[FRAGMENTO DEL TEXTO]
Por un segundo embarazo sano
Pronto esperas la llegada de tu segundo retoño. Cada embarazo y cada parto son experiencias únicas, así que no debes dar nada por hecho.

La “consolidada mamá” notará antes los movimientos del bebé. Esto sucede porque la mujer ya ha experimentado antes esta sensación, de modo que la reconoce inmediatamente. El útero es más sensible, pues los tejidos abdominales son más laxos.

En esta ocasión el parto durará menos. En el primer parto, los tejidos emplean más tiempo en dilatarse, el cuello del útero se aplana más lentamente y las contracciones duran más, para ayudar al niño a abrirse camino a través del canal del parto. Por el contrario, todo sucede más rápidamente en el segundo, porque los tejidos están más elásticos y el cuerpo mantiene una especie de “memoria” de lo que ha sucedido. De hecho la duración del segundo puede incluso reducirse a la mitad.

Si en el primer parto se efectuó la episiotomía, es probable que también se deba recurrir a ella en el segundo. La razón es que la cicatriz provoca que los tejidos del periné sean menos elásticos, por lo que existe el riesgo de que se rasguen.
[/FRAGMENTO DEL TEXTO]
• **EJERCICIOS**
a: Resume en dos oraciones el texto sobre el segundo embarazo.
b: Contesta estas preguntas según el texto sobre el segundo embarazo:
(i) ¿Por qué el útero es más sensible en el segundo embarazo?
(ii) En el primer parto, ¿cómo se aplana el cuello del útero?
(iii) ¿Qué riesgo existe cuando la cicatriz de una episiotomía hace menos elásticos los tejidos del periné?
c: Prosigue el texto sobre el segundo embarazo a partir de su última oración.
El material no interviene en estos ejercicios.
[DATOS PROPORCIONADOS]
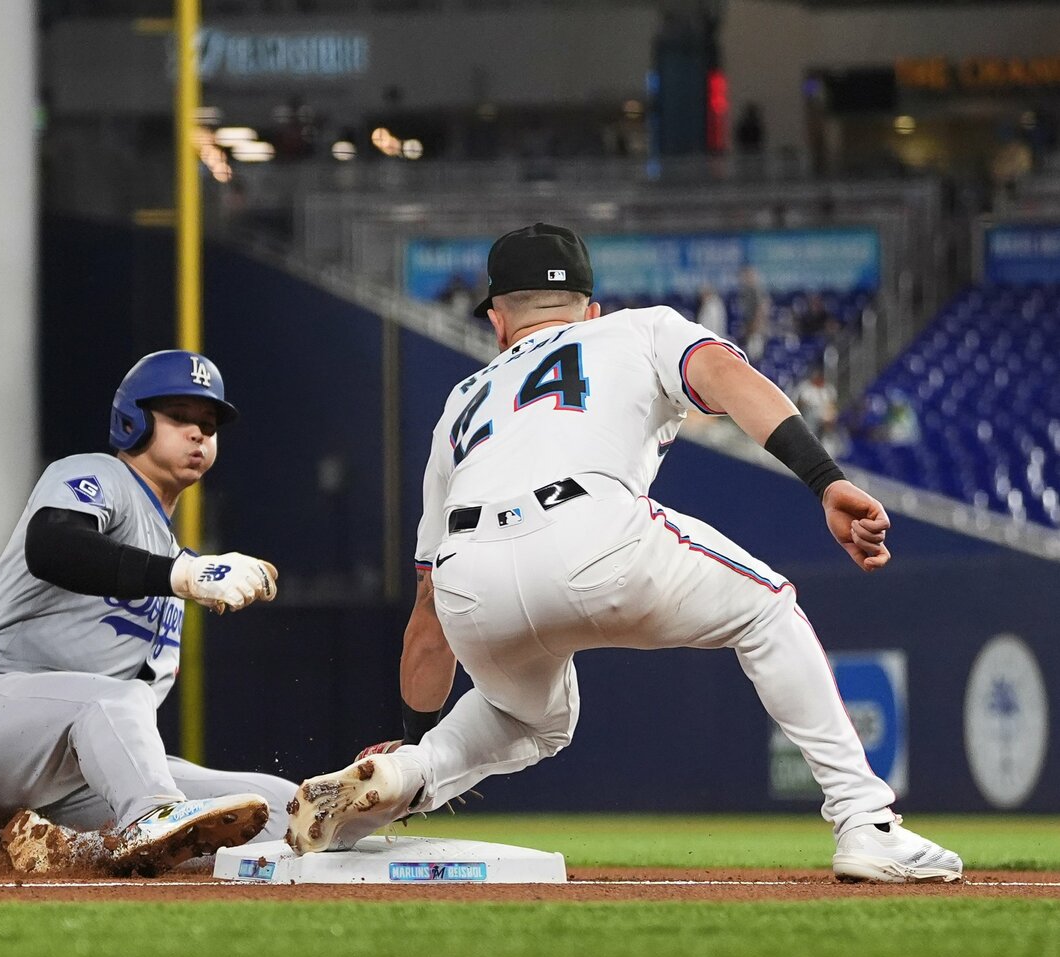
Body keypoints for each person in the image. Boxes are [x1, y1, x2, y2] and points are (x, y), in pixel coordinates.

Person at [285, 223, 962, 884]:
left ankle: (410, 773)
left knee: (532, 716)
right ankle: (866, 822)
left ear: (497, 320)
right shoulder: (636, 328)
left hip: (469, 576)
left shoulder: (461, 403)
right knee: (766, 611)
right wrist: (824, 477)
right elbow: (725, 377)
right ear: (590, 306)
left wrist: (412, 735)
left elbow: (427, 619)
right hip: (589, 531)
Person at [0, 351, 291, 876]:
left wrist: (179, 572)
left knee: (273, 802)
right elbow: (52, 547)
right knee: (119, 698)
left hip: (62, 779)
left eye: (208, 424)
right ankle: (149, 814)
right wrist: (182, 575)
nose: (198, 434)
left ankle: (70, 847)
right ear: (133, 420)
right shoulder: (99, 474)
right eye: (180, 416)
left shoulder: (167, 560)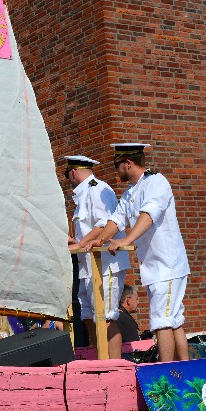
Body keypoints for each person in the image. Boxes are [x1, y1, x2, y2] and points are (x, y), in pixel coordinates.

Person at [80, 143, 190, 362]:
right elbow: (117, 219)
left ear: (127, 163)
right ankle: (184, 367)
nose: (115, 170)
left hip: (167, 264)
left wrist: (127, 239)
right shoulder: (131, 191)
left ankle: (165, 371)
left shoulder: (156, 182)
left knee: (162, 320)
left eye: (116, 165)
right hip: (154, 266)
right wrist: (100, 238)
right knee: (173, 319)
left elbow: (149, 214)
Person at [64, 155, 131, 359]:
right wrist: (74, 241)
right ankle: (100, 360)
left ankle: (115, 366)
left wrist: (80, 243)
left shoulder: (97, 189)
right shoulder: (84, 194)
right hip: (87, 265)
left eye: (67, 175)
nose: (68, 180)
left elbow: (104, 224)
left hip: (105, 265)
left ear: (74, 172)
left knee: (106, 317)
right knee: (88, 317)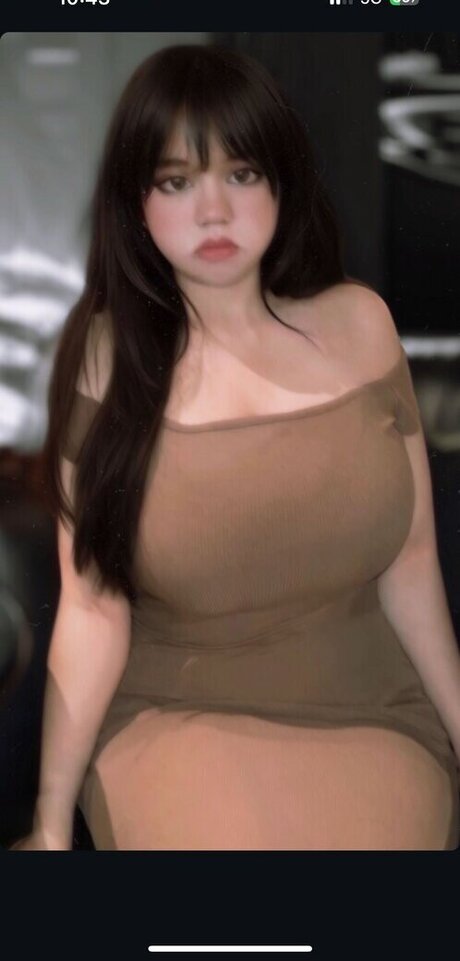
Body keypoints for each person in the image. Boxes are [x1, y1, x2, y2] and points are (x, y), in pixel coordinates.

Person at [10, 43, 460, 851]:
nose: (213, 211)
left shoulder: (363, 326)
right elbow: (92, 609)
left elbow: (413, 564)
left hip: (372, 710)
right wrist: (49, 822)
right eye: (177, 182)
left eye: (241, 173)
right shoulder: (108, 360)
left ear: (281, 181)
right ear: (136, 201)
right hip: (175, 715)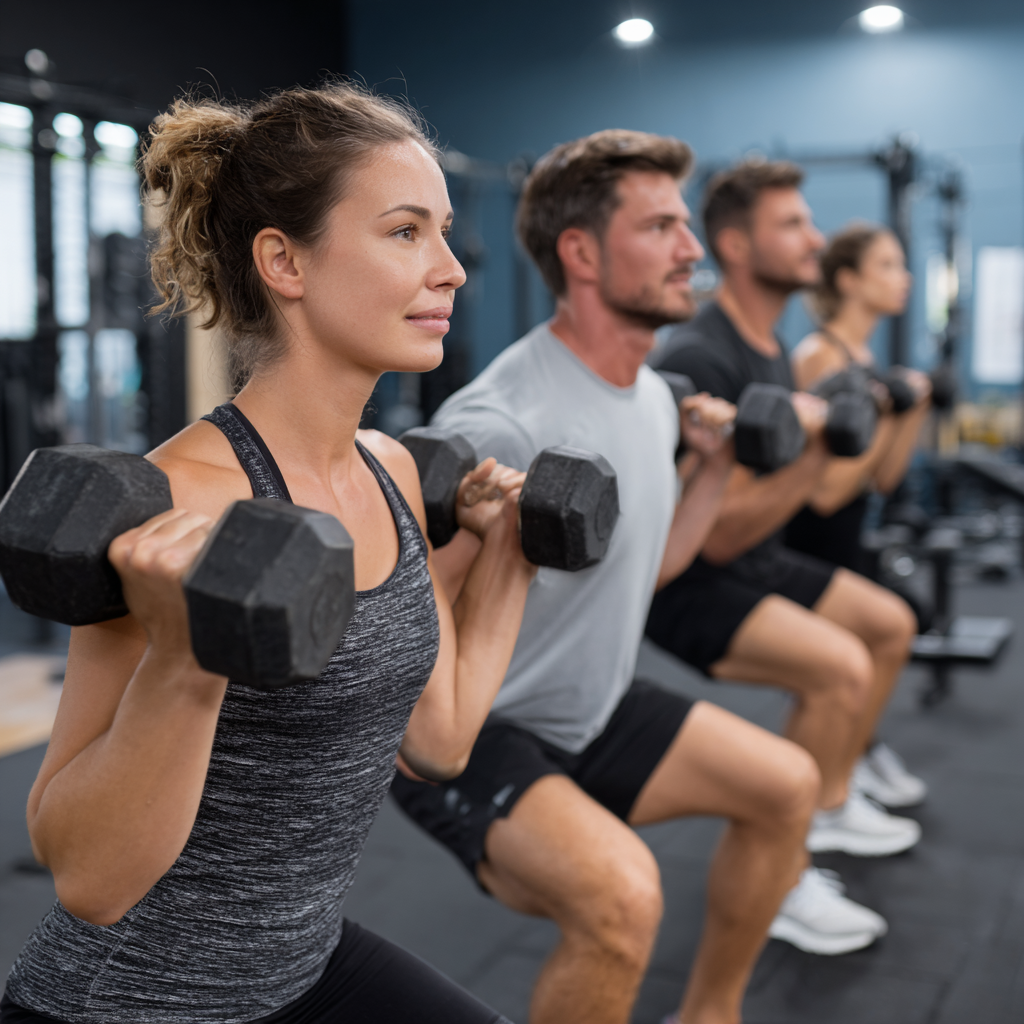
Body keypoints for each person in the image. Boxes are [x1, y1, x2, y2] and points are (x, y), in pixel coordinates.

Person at [0, 84, 538, 1024]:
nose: (451, 268)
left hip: (303, 966)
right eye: (407, 232)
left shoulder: (392, 472)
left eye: (444, 233)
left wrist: (510, 559)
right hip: (138, 1002)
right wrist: (184, 654)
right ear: (284, 261)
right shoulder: (178, 502)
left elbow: (440, 737)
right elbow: (84, 875)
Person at [392, 131, 888, 1024]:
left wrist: (708, 469)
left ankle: (711, 1013)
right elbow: (411, 636)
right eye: (662, 227)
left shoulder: (656, 398)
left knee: (787, 787)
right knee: (622, 902)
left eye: (686, 226)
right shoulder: (502, 420)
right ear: (581, 253)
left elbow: (652, 567)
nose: (693, 252)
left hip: (592, 708)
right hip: (481, 730)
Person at [647, 161, 925, 871]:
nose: (815, 239)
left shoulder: (770, 349)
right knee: (838, 666)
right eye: (793, 224)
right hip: (687, 583)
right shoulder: (703, 356)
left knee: (891, 624)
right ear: (737, 246)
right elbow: (715, 535)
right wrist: (816, 447)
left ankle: (830, 798)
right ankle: (791, 863)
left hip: (754, 558)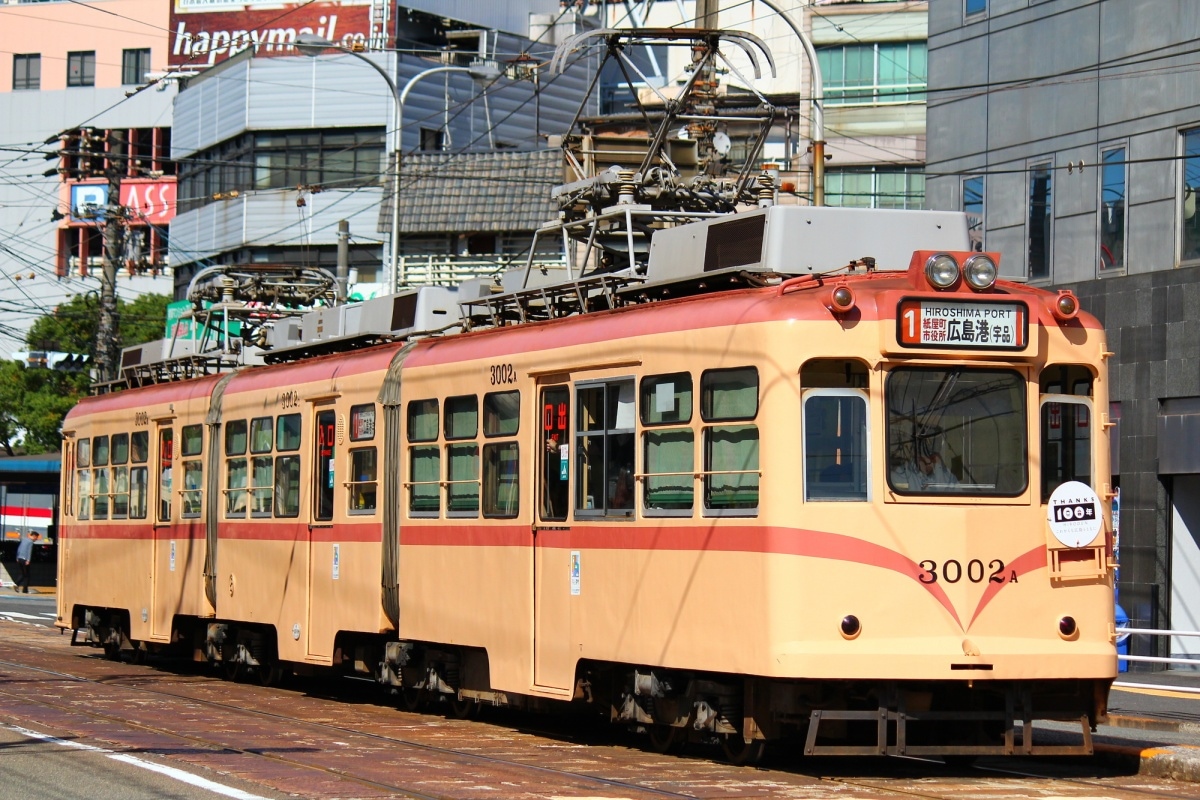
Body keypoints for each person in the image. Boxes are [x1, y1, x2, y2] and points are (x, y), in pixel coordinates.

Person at [891, 450, 959, 492]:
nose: (930, 465)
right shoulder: (901, 474)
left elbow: (957, 491)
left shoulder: (945, 473)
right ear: (917, 457)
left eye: (933, 460)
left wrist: (939, 468)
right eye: (924, 461)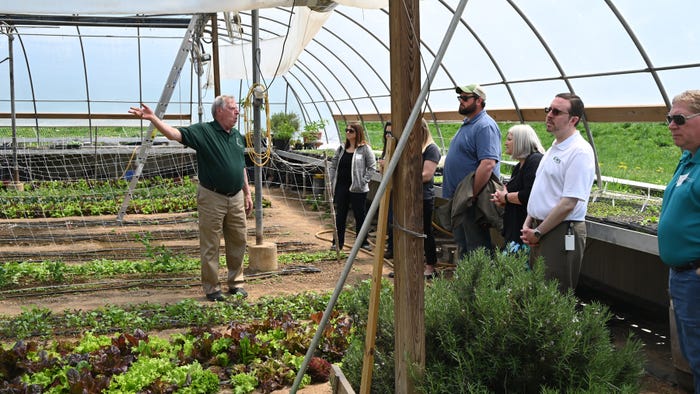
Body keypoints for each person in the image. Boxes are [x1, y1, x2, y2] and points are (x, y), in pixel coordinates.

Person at [129, 96, 253, 302]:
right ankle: (212, 288)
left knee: (239, 241)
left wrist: (247, 192)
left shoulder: (237, 136)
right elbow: (174, 134)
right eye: (233, 109)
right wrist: (153, 119)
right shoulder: (204, 132)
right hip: (212, 196)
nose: (237, 112)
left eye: (237, 109)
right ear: (219, 111)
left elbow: (240, 166)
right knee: (211, 244)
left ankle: (236, 283)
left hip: (236, 197)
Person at [520, 93, 595, 292]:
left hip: (561, 231)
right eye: (548, 110)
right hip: (541, 228)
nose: (549, 115)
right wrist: (530, 221)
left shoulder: (579, 152)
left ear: (573, 120)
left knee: (553, 294)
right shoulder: (555, 147)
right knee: (537, 291)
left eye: (556, 112)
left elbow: (569, 203)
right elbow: (542, 189)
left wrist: (538, 231)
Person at [657, 89, 700, 394]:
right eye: (669, 118)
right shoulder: (688, 159)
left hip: (695, 277)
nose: (671, 124)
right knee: (694, 354)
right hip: (683, 276)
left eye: (680, 118)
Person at [442, 83, 502, 258]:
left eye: (466, 98)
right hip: (461, 198)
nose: (461, 101)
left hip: (471, 200)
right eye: (460, 98)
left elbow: (488, 163)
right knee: (464, 244)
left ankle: (479, 284)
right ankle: (466, 283)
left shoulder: (485, 126)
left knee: (476, 247)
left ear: (479, 101)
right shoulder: (468, 124)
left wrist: (471, 194)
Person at [490, 124, 544, 252]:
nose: (505, 143)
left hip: (525, 232)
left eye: (509, 139)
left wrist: (506, 197)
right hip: (515, 230)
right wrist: (503, 200)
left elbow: (529, 195)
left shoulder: (534, 161)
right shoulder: (519, 165)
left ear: (521, 141)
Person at [328, 122, 377, 251]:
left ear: (358, 133)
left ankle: (363, 242)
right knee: (340, 215)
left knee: (360, 215)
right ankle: (337, 242)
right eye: (347, 130)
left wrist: (363, 181)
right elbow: (333, 165)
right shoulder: (341, 148)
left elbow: (372, 167)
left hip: (358, 188)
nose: (348, 132)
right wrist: (332, 180)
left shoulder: (365, 149)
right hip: (341, 187)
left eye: (351, 131)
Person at [419, 119, 442, 278]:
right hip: (411, 196)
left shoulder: (431, 148)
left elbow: (426, 175)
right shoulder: (416, 147)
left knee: (426, 231)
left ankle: (430, 266)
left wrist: (405, 180)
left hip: (423, 197)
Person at [377, 121, 395, 259]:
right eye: (386, 133)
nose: (388, 135)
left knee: (393, 220)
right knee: (387, 220)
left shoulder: (397, 148)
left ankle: (393, 249)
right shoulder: (386, 148)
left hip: (396, 191)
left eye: (391, 133)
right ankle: (390, 247)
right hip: (387, 189)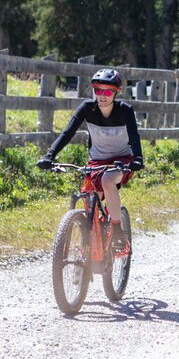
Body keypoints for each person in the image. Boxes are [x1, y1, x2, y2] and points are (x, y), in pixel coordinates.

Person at [38, 68, 144, 252]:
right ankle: (88, 250)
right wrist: (49, 155)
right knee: (89, 200)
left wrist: (138, 158)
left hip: (122, 160)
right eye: (98, 90)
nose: (102, 96)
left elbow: (134, 137)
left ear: (116, 92)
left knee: (108, 180)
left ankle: (118, 230)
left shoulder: (125, 110)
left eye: (107, 91)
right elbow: (67, 133)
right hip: (96, 160)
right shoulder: (87, 108)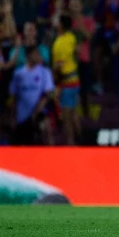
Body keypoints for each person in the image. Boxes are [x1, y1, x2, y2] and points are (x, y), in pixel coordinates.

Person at [9, 46, 54, 145]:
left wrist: (36, 113)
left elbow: (48, 95)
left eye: (38, 54)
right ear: (28, 56)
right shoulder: (18, 74)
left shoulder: (45, 72)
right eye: (35, 54)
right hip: (21, 117)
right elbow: (14, 97)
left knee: (45, 138)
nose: (38, 56)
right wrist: (12, 116)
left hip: (38, 116)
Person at [52, 15, 80, 145]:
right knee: (74, 113)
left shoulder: (59, 43)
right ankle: (81, 139)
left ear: (61, 25)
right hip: (75, 81)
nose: (54, 21)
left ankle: (71, 143)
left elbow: (59, 65)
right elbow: (76, 52)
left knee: (67, 116)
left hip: (67, 83)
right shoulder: (71, 37)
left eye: (56, 20)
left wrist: (53, 72)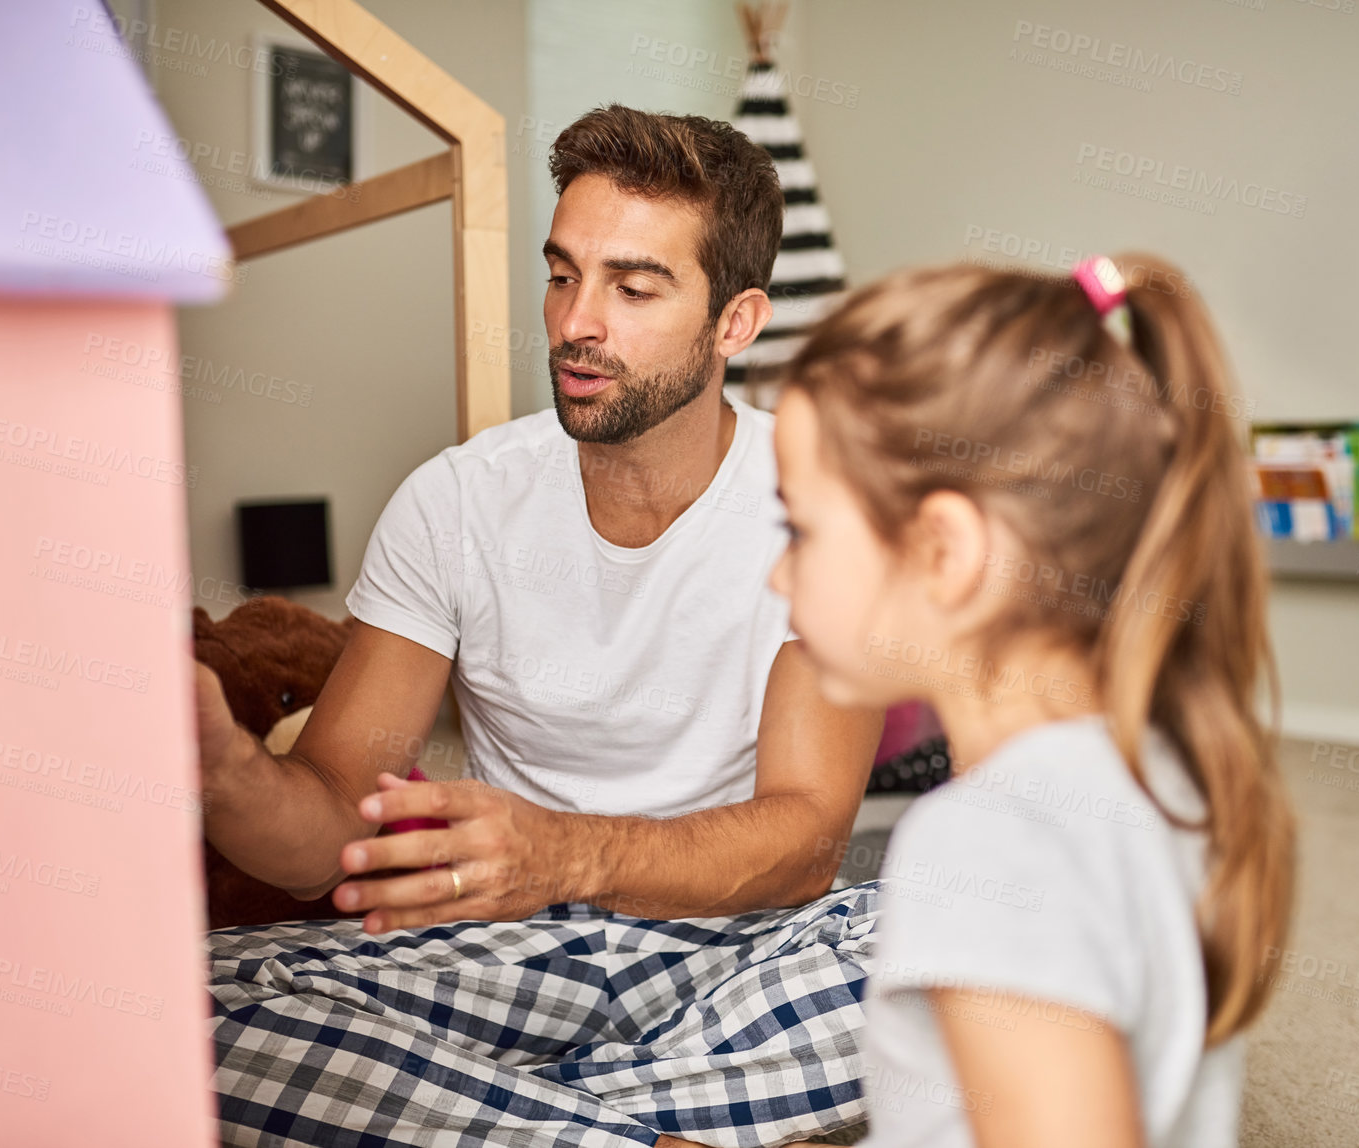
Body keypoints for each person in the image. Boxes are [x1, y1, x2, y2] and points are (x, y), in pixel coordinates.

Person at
[/DATOS PROPORCIONADOS]
• **RESPUESTAS EN ORDEN**
a: En un segundo embarazo la madre nota antes los movimientos del bebé, porque ya reconoce esa sensación y su útero es más sensible. El parto dura menos, e incluso puede reducirse a la mitad, y si en el primero se hizo episiotomía es probable que vuelva a necesitarse, porque la cicatriz vuelve menos elásticos los tejidos del periné.

b:
(i) Porque los tejidos abdominales son más laxos.
(ii) Más lentamente.
(iii) Que los tejidos del periné se rasguen.

c:
La lactancia no tiene por qué darte problemas. Puede que la primera vez hubiera inconvenientes, probablemente el niño no se cogía de forma correcta. Las dificultades de succión o las tomas muy espaciadas no estimulan las glándulas mamarias lo suficiente.

Actualmente, el 90% de las mujeres que tuvieron su primer hijo con una cesárea también han tenido al segundo de la misma forma. La cicatriz hace que la musculatura del útero esté más frágil y menos elástica, y que presente un mayor riesgo de rotura. Sin embargo, no es cierto que sea algo obligatorio, porque la elección de otra cesárea depende de muchos factores: las razones de la primera cesárea, el tiempo que ha pasado entre los dos partos y del peso del recién nacido.